Normally, I cringe at some of these independent pictures that know they are. These are movies that have unusual, non-mainstream endings not because it's needed for the journey their characters have taken, but because it's expected. Thankfully, Broken Flowers is not in that group. Yeah, some may complain, but the conclusion director Jim Jarmusch (Coffee & Cigarettes) has taken was the right one.


With a movie like that is so ambiguous, I'd hope from a commentary from the director or producers, but, like Murray's whisper to Johansson at the end of Lost in Translation, some things should be left as is rather than someone TELLING you what it is. That said, I still expected more in terms of extra material, but what's there is all right.

Girls on the Bus - This is merely an extended scene with the two teenage chicks riding on the bus, commenting on the cuteness of the guy sitting near them. The two, as most teens do, jabber on about random topics I didn't care to keep track of.

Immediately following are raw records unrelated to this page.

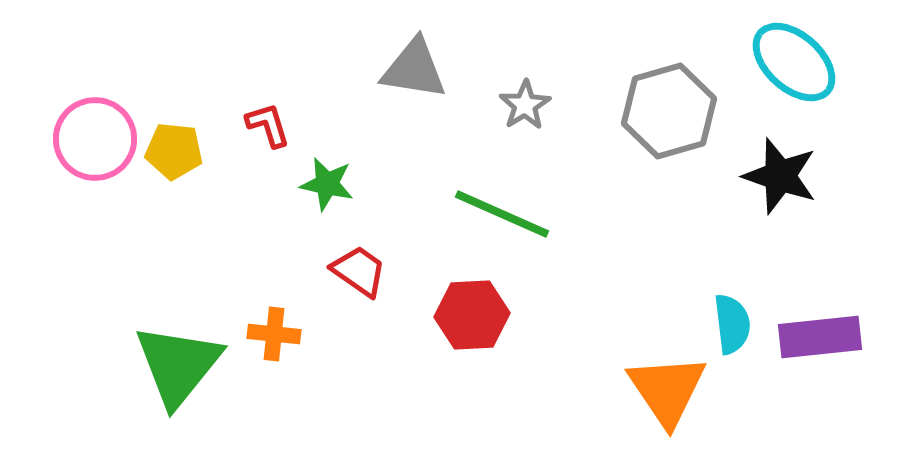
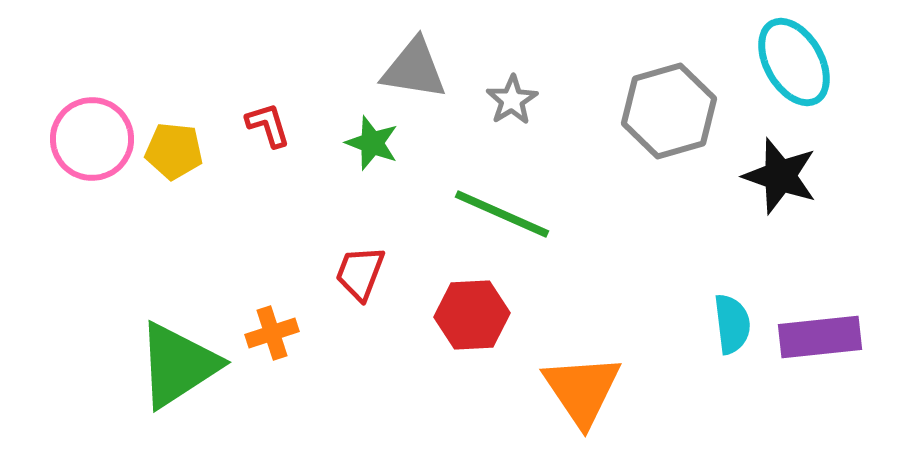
cyan ellipse: rotated 18 degrees clockwise
gray star: moved 13 px left, 5 px up
pink circle: moved 3 px left
green star: moved 45 px right, 41 px up; rotated 8 degrees clockwise
red trapezoid: moved 1 px right, 2 px down; rotated 104 degrees counterclockwise
orange cross: moved 2 px left, 1 px up; rotated 24 degrees counterclockwise
green triangle: rotated 18 degrees clockwise
orange triangle: moved 85 px left
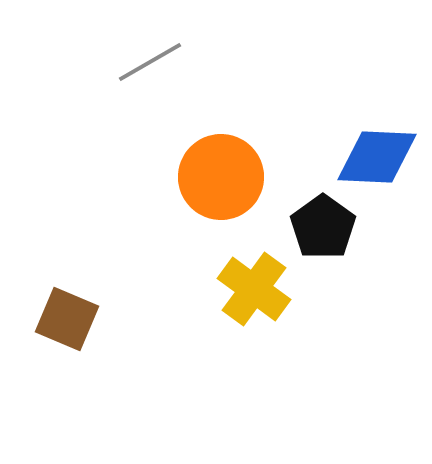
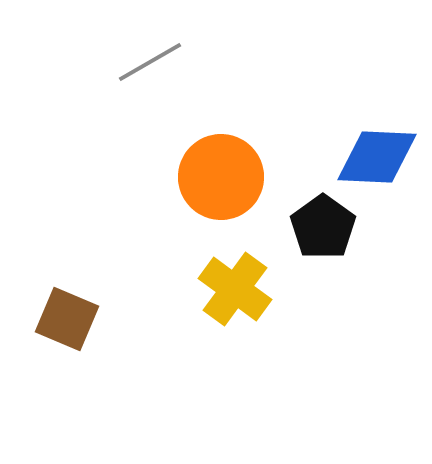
yellow cross: moved 19 px left
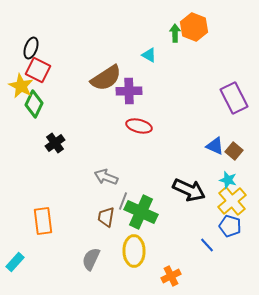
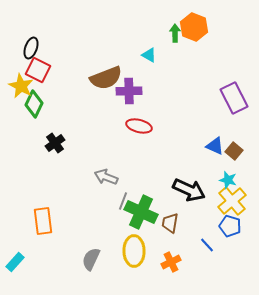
brown semicircle: rotated 12 degrees clockwise
brown trapezoid: moved 64 px right, 6 px down
orange cross: moved 14 px up
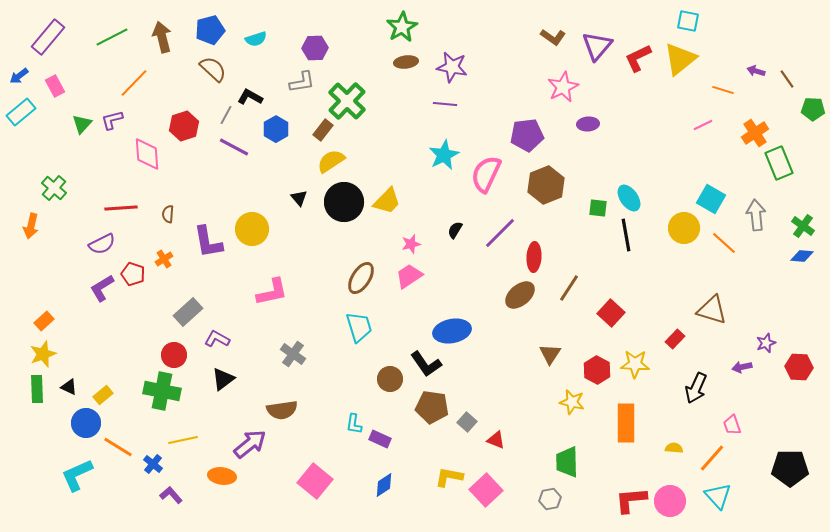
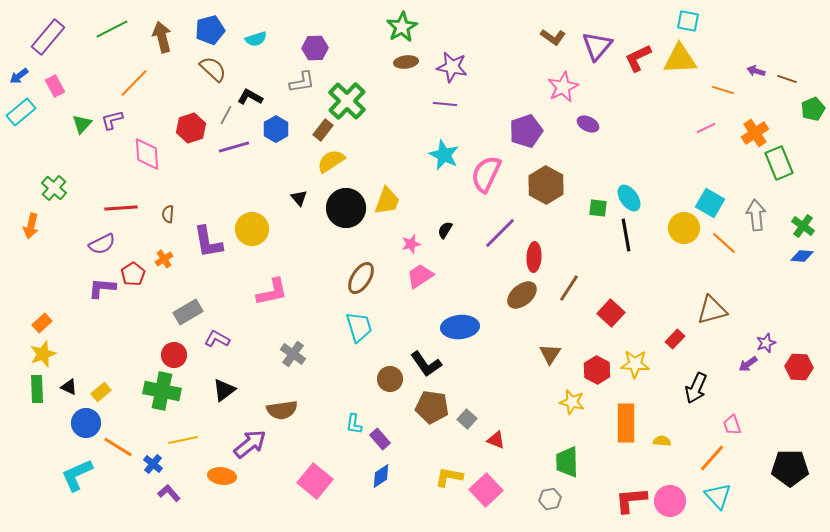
green line at (112, 37): moved 8 px up
yellow triangle at (680, 59): rotated 36 degrees clockwise
brown line at (787, 79): rotated 36 degrees counterclockwise
green pentagon at (813, 109): rotated 25 degrees counterclockwise
purple ellipse at (588, 124): rotated 30 degrees clockwise
pink line at (703, 125): moved 3 px right, 3 px down
red hexagon at (184, 126): moved 7 px right, 2 px down
purple pentagon at (527, 135): moved 1 px left, 4 px up; rotated 12 degrees counterclockwise
purple line at (234, 147): rotated 44 degrees counterclockwise
cyan star at (444, 155): rotated 20 degrees counterclockwise
brown hexagon at (546, 185): rotated 9 degrees counterclockwise
cyan square at (711, 199): moved 1 px left, 4 px down
yellow trapezoid at (387, 201): rotated 24 degrees counterclockwise
black circle at (344, 202): moved 2 px right, 6 px down
black semicircle at (455, 230): moved 10 px left
red pentagon at (133, 274): rotated 20 degrees clockwise
pink trapezoid at (409, 276): moved 11 px right
purple L-shape at (102, 288): rotated 36 degrees clockwise
brown ellipse at (520, 295): moved 2 px right
brown triangle at (712, 310): rotated 32 degrees counterclockwise
gray rectangle at (188, 312): rotated 12 degrees clockwise
orange rectangle at (44, 321): moved 2 px left, 2 px down
blue ellipse at (452, 331): moved 8 px right, 4 px up; rotated 6 degrees clockwise
purple arrow at (742, 367): moved 6 px right, 3 px up; rotated 24 degrees counterclockwise
black triangle at (223, 379): moved 1 px right, 11 px down
yellow rectangle at (103, 395): moved 2 px left, 3 px up
gray square at (467, 422): moved 3 px up
purple rectangle at (380, 439): rotated 25 degrees clockwise
yellow semicircle at (674, 448): moved 12 px left, 7 px up
blue diamond at (384, 485): moved 3 px left, 9 px up
purple L-shape at (171, 495): moved 2 px left, 2 px up
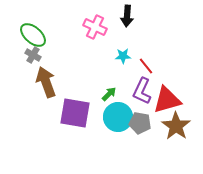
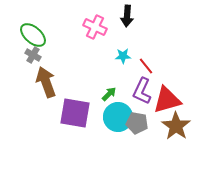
gray pentagon: moved 3 px left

Broken Flowers: Start to Finish - Features tons of clapboards taking us from take to take in the movie with the occasional (though too few) stoppage for outtakes from Murray and the rest. I would've preferred a full outtakes feature, but seeing Murray on set was still fun to watch.

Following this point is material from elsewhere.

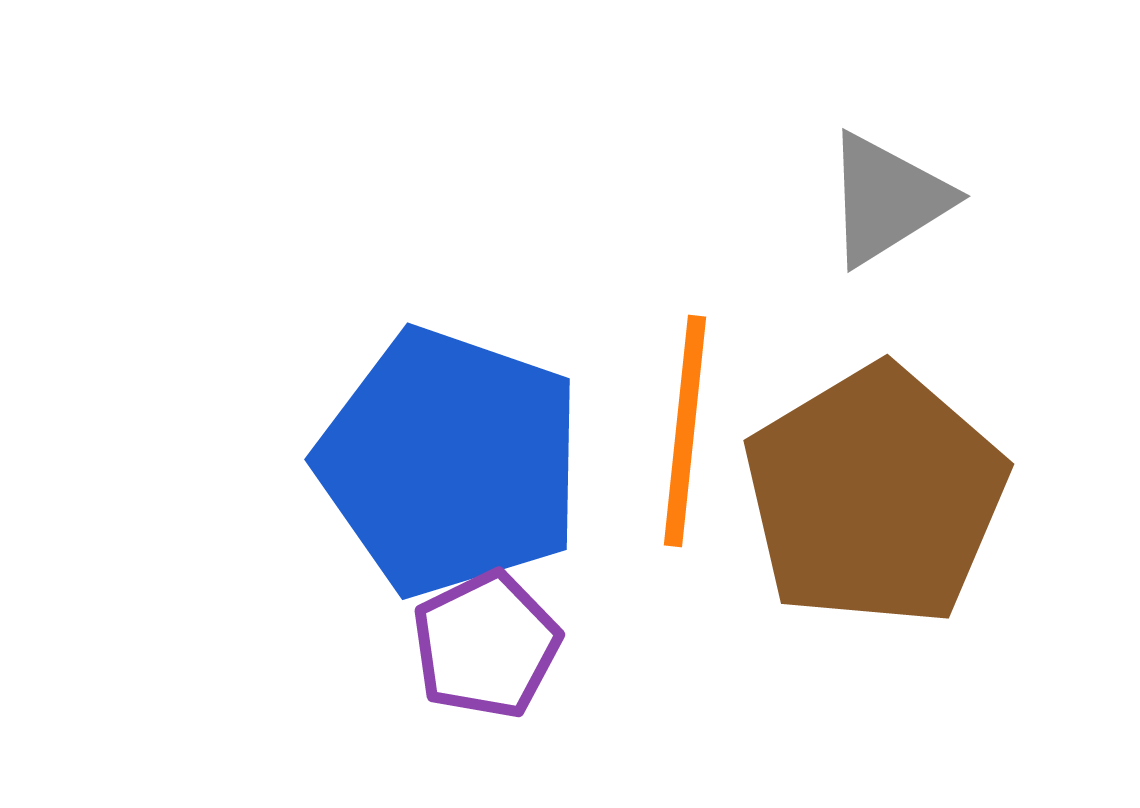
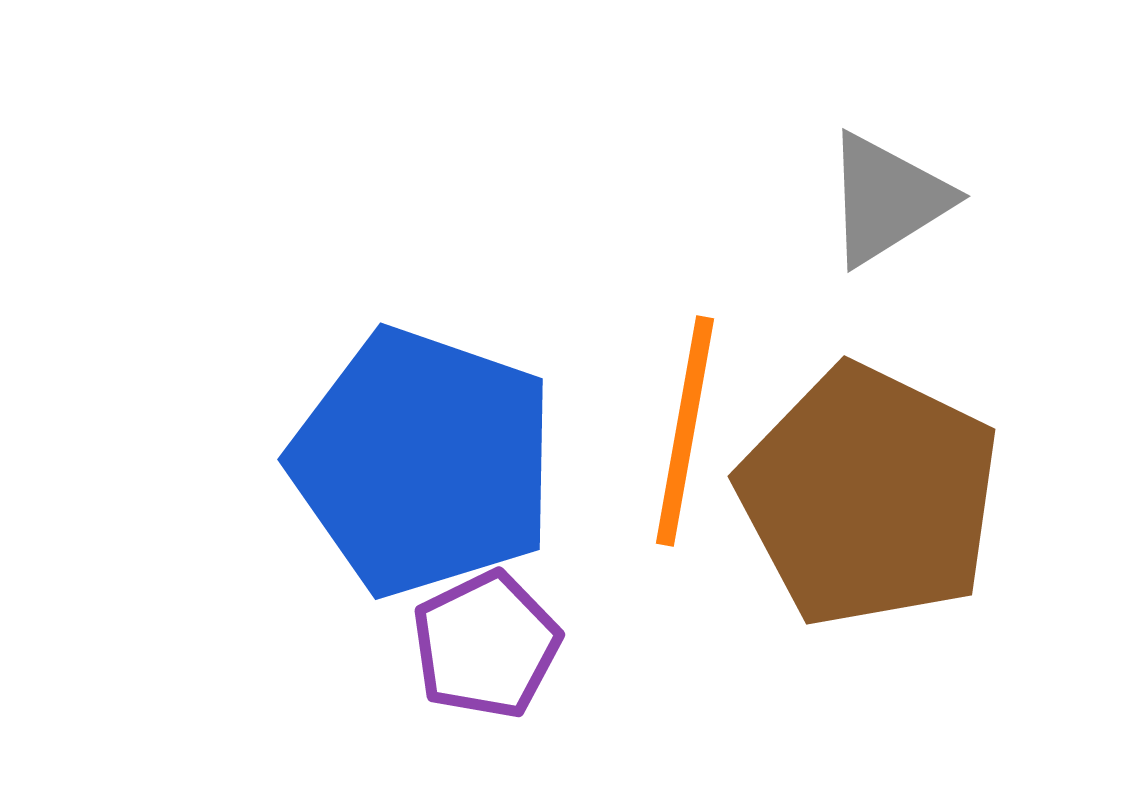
orange line: rotated 4 degrees clockwise
blue pentagon: moved 27 px left
brown pentagon: moved 6 px left; rotated 15 degrees counterclockwise
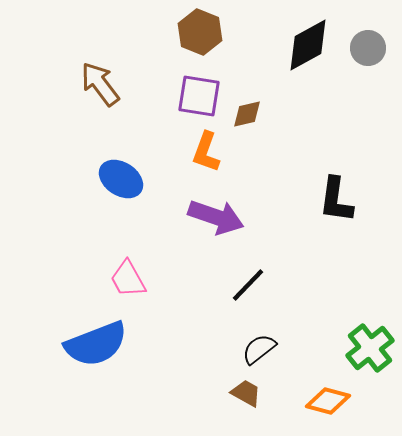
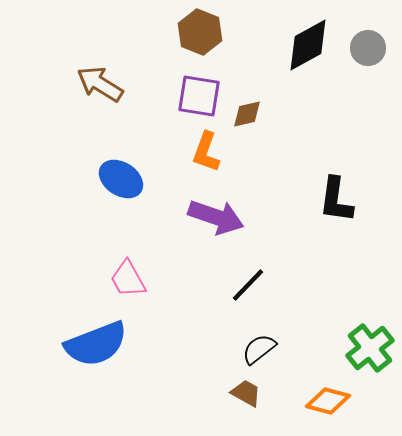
brown arrow: rotated 21 degrees counterclockwise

Farmhouse - Director Jarmusch -- in what sounds like a phone-in interview -- talks about making the movie and explains why he doesn't like to revisit his movies or watch them with a paying audience. His comments are composed over footage from the farmhouse set as the actors get ready to shoot.

Also included is the theatrical trailer (a feature left off most releases today) and soundtrack information. I absolutely recommend buying the soundtrack for the opening credit song alone.



The picture is presented in its original 1.78:1 anamorphic widescreen and, overall, looks fine. Having never seen any of Jarmusch's other films, I don't know how they compare with this but the colors are soft and even during the dark moments, the visuals still stand out.

The Dolby Digital 5.1 mix is the only available track offered and sounds very good. Since it is a drama with little or no action, you don't need much out of the sound other than to clearly hear the vocals, which come from the center channel. The most notable use of the sound comes from the music starting with a great opening title sequence to the Ethiopian songs throughout.


Broken Flowers is surprisingly poetic, melancholy and bittersweet (or whatever your favorite critical $2 word is). Bill Murray turns in yet another great performance that is worthy of an Oscar nomination and add in a solid supporting cast including Jeffrey Wright (as the CSI-wannabe neighbor), Sharon Stone, Jessica Lange and Tilda Swinton. Flowers is not a movie for everyone. Many will find it boring and those who are into it, might not like how it ends. But, if your taste bends towards the likes of Lost in Translation or Sideways, you can give Broken Flowers a try.